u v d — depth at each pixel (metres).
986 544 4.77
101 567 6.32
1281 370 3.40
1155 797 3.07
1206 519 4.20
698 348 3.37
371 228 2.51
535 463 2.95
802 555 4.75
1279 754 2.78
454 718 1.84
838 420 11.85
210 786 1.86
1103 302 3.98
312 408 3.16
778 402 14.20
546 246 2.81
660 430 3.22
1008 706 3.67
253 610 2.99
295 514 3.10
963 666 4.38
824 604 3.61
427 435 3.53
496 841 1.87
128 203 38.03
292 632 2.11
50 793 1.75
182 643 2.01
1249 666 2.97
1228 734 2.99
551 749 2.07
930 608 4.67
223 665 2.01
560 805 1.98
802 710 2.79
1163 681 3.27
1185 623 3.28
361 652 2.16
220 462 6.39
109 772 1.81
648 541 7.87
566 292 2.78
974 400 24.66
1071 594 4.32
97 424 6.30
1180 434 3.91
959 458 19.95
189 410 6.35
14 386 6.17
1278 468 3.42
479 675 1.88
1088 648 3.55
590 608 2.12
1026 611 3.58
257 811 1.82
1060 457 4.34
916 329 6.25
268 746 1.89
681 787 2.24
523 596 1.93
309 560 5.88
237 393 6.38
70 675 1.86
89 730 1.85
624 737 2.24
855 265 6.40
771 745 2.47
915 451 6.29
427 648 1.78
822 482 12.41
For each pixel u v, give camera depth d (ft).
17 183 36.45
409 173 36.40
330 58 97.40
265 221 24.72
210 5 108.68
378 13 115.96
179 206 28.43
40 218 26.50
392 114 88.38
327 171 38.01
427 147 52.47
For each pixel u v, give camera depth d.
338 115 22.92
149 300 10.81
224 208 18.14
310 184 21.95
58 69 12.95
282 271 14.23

================================

** EXERCISE **
Among the entries above, the lines between the ones containing "14 386 6.17" and "822 482 12.41", inclusive, are to be transcribed exactly. No other line is to be given.

** ANSWER BELOW **
14 386 6.17
1278 468 3.42
479 675 1.88
1088 648 3.55
590 608 2.12
1026 611 3.58
257 811 1.82
1060 457 4.34
916 329 6.25
268 746 1.89
681 787 2.24
523 596 1.93
309 560 5.88
237 393 6.38
70 675 1.86
89 730 1.85
624 737 2.24
855 265 6.40
771 745 2.47
915 451 6.29
427 648 1.78
822 482 12.41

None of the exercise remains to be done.